#### DATA IN THIS EXERCISE ####

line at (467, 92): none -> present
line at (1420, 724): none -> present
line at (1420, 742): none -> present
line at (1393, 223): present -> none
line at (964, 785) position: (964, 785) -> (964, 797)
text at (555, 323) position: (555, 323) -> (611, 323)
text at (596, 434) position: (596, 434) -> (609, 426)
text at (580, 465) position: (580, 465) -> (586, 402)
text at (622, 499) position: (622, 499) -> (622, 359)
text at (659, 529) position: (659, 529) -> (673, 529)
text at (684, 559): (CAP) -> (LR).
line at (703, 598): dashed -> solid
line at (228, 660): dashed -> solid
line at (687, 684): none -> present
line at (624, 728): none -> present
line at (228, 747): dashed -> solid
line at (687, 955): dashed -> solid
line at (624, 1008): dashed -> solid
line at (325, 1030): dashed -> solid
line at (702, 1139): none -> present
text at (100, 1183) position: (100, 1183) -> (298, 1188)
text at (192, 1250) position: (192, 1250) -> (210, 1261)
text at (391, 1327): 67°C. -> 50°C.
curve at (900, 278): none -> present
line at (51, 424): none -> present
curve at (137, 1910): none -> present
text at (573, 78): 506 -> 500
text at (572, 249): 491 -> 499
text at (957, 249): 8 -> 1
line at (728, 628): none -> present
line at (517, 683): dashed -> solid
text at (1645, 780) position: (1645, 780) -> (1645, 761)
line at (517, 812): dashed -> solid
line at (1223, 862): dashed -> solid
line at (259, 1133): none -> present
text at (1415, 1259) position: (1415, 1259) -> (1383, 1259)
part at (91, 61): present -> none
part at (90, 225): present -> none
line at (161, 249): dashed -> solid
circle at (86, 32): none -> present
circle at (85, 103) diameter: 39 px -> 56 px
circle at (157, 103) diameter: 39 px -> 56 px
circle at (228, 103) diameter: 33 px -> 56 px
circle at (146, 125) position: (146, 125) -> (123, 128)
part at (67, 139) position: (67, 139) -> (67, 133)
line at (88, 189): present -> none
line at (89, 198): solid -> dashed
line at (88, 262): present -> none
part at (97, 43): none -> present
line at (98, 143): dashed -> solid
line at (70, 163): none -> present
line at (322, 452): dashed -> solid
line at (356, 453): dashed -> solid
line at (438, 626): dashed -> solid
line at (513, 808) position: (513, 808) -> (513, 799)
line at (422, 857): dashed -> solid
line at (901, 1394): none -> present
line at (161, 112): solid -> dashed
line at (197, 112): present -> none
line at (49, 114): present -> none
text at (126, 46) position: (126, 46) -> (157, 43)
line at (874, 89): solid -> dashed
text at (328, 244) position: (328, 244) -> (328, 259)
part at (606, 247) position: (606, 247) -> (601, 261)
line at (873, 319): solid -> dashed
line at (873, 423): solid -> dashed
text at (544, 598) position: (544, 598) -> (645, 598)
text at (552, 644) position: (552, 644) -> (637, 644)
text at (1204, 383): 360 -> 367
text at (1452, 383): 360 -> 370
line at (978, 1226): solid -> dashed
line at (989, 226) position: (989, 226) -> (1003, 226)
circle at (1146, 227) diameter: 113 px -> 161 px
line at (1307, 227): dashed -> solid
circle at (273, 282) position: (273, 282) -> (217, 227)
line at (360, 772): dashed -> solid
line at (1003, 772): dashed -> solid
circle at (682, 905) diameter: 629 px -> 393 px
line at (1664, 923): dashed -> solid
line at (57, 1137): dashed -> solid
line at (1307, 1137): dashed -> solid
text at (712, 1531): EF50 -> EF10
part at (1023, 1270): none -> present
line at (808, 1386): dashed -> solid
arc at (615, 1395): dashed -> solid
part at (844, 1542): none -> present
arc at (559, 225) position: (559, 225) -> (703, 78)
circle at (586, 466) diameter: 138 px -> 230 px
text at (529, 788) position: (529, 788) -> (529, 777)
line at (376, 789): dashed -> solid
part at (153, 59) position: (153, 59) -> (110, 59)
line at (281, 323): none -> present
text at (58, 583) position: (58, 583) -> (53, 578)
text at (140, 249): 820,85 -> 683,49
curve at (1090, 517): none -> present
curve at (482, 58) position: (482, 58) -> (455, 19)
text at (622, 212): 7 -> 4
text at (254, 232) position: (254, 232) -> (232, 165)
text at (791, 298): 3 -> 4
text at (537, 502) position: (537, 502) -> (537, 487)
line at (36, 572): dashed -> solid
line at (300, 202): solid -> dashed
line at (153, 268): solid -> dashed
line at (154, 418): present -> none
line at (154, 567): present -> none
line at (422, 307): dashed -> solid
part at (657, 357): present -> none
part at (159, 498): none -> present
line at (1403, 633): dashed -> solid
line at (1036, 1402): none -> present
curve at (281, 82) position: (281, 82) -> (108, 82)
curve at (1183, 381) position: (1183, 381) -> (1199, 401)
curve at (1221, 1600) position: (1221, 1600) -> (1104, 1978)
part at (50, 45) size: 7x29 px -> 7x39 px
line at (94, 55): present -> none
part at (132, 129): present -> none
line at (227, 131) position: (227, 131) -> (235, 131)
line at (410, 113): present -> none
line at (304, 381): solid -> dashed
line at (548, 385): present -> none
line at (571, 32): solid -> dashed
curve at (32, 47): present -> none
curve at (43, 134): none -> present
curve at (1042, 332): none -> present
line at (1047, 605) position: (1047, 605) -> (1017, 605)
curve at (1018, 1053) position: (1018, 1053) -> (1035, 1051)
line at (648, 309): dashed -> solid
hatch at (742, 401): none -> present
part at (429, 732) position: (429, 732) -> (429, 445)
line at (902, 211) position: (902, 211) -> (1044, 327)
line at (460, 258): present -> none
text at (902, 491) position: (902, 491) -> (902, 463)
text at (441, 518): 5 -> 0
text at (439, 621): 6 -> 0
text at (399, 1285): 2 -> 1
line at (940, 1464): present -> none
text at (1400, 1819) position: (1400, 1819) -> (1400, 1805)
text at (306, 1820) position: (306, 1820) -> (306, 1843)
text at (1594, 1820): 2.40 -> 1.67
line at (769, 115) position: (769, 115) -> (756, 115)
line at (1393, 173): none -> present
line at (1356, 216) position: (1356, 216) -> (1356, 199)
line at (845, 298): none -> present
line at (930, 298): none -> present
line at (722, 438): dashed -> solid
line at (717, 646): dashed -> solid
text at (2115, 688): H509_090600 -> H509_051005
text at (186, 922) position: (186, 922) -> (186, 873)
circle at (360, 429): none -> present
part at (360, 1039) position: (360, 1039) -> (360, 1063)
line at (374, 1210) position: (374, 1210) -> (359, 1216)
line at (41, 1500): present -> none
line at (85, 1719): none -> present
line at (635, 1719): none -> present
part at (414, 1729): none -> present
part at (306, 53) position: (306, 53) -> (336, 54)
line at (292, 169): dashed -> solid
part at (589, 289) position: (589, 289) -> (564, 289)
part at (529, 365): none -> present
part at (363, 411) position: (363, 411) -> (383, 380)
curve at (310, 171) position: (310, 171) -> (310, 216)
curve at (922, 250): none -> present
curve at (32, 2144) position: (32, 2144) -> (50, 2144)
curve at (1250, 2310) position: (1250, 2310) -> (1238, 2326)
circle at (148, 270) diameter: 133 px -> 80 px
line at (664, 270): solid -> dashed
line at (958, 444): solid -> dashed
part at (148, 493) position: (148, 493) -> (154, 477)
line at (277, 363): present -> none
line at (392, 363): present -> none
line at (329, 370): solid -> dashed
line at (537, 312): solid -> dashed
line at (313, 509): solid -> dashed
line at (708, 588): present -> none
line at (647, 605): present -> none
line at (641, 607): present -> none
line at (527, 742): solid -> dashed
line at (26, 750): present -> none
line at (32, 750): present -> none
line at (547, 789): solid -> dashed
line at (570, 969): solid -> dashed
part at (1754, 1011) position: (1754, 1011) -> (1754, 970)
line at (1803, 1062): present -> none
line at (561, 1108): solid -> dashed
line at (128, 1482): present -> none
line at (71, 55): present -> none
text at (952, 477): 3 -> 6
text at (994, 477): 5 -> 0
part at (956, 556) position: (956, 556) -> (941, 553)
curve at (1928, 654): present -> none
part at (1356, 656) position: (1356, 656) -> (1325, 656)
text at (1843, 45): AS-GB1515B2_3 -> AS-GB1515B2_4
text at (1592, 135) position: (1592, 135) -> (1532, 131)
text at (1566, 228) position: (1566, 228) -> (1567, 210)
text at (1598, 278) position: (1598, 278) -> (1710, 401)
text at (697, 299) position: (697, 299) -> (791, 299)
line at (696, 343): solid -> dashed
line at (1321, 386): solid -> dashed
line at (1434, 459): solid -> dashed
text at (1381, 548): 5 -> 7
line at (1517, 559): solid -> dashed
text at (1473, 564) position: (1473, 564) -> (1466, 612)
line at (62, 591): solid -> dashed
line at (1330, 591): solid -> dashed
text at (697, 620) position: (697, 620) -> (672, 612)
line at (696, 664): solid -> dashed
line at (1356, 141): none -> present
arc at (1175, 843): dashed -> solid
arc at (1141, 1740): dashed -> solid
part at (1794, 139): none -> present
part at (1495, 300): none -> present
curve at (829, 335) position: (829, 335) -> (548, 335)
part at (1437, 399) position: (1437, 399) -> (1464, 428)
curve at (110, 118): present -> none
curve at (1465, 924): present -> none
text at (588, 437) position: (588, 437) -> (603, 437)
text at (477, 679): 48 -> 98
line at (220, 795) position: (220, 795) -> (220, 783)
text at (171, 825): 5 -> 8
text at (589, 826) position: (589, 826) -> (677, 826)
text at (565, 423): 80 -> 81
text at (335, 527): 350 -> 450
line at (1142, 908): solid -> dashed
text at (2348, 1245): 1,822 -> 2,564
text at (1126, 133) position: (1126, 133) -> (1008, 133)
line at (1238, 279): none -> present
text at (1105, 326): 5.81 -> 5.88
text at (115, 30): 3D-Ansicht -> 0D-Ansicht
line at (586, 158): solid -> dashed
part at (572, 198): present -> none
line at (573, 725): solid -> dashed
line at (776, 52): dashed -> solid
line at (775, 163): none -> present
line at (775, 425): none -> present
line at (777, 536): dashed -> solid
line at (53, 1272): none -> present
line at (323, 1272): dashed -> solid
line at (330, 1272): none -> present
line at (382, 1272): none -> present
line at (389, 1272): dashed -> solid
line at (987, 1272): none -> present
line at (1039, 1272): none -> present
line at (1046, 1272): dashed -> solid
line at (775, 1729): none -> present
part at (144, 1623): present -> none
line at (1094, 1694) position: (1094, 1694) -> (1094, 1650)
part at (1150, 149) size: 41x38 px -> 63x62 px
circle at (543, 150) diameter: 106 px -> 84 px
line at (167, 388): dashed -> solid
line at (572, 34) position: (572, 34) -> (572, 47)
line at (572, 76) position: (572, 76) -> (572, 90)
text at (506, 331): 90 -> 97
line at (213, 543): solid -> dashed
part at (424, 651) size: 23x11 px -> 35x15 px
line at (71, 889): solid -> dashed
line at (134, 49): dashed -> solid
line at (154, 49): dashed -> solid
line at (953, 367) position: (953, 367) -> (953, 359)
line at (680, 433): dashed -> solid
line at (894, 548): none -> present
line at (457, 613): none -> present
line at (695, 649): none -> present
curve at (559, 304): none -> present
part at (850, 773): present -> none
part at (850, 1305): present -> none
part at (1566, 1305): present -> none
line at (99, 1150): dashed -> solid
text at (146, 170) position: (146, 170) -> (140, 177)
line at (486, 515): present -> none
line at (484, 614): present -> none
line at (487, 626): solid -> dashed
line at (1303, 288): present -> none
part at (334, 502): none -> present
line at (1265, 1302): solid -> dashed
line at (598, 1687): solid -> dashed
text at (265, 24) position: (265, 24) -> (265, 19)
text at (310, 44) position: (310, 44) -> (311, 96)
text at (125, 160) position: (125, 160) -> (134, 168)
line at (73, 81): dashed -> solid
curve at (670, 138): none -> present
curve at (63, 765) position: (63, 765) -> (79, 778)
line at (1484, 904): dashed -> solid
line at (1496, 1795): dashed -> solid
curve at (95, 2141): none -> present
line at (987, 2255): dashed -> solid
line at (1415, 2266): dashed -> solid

####

_BRIEF_. Copy the data word for word, starting with its first line and continuing up to and including the line that contains "text at (659, 529)".

_PROBLEM SOLUTION_.
line at (467, 92): none -> present
line at (1420, 724): none -> present
line at (1420, 742): none -> present
line at (1393, 223): present -> none
line at (964, 785) position: (964, 785) -> (964, 797)
text at (555, 323) position: (555, 323) -> (611, 323)
text at (596, 434) position: (596, 434) -> (609, 426)
text at (580, 465) position: (580, 465) -> (586, 402)
text at (622, 499) position: (622, 499) -> (622, 359)
text at (659, 529) position: (659, 529) -> (673, 529)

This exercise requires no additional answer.